Тихо колышется осока.

Тихо поднимается туман.

Неслышно летают в небе какие-то птицы.

А рядом жижа, блестящая, чёрная, на ней зелёные моховые кочки. На некоторых кочках деревца трясутся, будто в лихорадке. Затрясёшься тут!




— Ох-ох! Грязный я, как поросёнок! — заохал Кузька. — Это свинячьим детям хорошо по грязи елозить. Ох-ох! Бедненький я, несчастненький!

И тут рядом с ним послышалось:

— Ах-ах! Миленький он, прекрасненький!

Домовёнок увидел перед собой серые головки среди осоки. Высунутся, пропадут, опять высунутся. Кикиморы болотные, что ли? И совсем не страшные. Зря Лешик пугал.

— Вот беда-беда-огорчение! — пожаловался кикиморам Кузька.

— Вот вода-вода-об-мочение! Вот еда-еда-угощение! — подхватили весёлые голоса.

— Устали мои резвы ноженьки! — вздохнул Кузька.

— Оторвали ему ноженьки, разбросали по дороженьке! — обрадовались кикиморы. — Ух-ух! Весь распух! Глазки окривели, комары заели! И-и-и!

— Перестаньте сей же час! — закричал на них Кузька. — Перестаньте дразниться, вам говорят! — и махнул рукой.

Что одна, то и другие — так всегда делают кикиморы. Одна чихнёт, закряхтит или заскрипит, тут же все остальные хором: «Пчхи! Кхи! Скрип-скрип!» Если у одной кикиморы на обед сушёные комары, то и другие в этот день сушёной мухи не попробуют.

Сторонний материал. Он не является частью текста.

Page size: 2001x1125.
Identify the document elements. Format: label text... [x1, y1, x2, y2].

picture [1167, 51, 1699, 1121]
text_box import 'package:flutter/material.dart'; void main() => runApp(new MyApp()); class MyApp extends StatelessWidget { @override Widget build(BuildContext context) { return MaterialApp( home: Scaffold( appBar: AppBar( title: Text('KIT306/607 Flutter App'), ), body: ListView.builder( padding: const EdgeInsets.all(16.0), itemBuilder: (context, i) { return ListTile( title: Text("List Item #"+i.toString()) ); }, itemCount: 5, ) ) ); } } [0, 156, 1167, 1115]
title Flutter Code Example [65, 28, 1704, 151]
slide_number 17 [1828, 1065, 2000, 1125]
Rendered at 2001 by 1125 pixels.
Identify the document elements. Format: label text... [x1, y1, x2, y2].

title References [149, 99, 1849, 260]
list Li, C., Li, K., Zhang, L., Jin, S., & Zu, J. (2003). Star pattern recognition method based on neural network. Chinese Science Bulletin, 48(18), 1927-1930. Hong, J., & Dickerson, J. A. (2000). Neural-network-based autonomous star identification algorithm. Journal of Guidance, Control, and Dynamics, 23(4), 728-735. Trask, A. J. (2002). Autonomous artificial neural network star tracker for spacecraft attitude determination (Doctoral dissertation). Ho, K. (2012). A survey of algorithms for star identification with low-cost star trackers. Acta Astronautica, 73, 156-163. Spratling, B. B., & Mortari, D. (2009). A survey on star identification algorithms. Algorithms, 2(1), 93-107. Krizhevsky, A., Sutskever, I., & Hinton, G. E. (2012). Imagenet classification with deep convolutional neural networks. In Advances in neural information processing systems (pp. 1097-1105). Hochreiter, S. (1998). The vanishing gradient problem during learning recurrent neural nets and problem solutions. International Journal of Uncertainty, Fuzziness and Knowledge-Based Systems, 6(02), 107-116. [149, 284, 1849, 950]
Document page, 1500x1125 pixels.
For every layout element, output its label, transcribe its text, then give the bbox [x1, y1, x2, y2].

Кикиморы тоже замахали руками, да не пустыми: каждая зачерпнула болотной грязи. Скачут вокруг Кузьки. Тощие, длинные, плоские, корявые, головы с кулачок. То лысые, то лохматые, серые, зеленоватые, один глаз на лбу, другого не видать. Нога всего одна, больше в болоте не надо, а то одну вытянешь, другая увязнет. Зато рук по три, по пять, а у старшей кикиморы и не поймёшь сколько.

Машут руками. Рты разевают, большие, как у лягушек. Ногу из трясины вытянут и прыгают: шлёп-чмок!



Через болото мало кто ходит, вот и попалось им развлечение.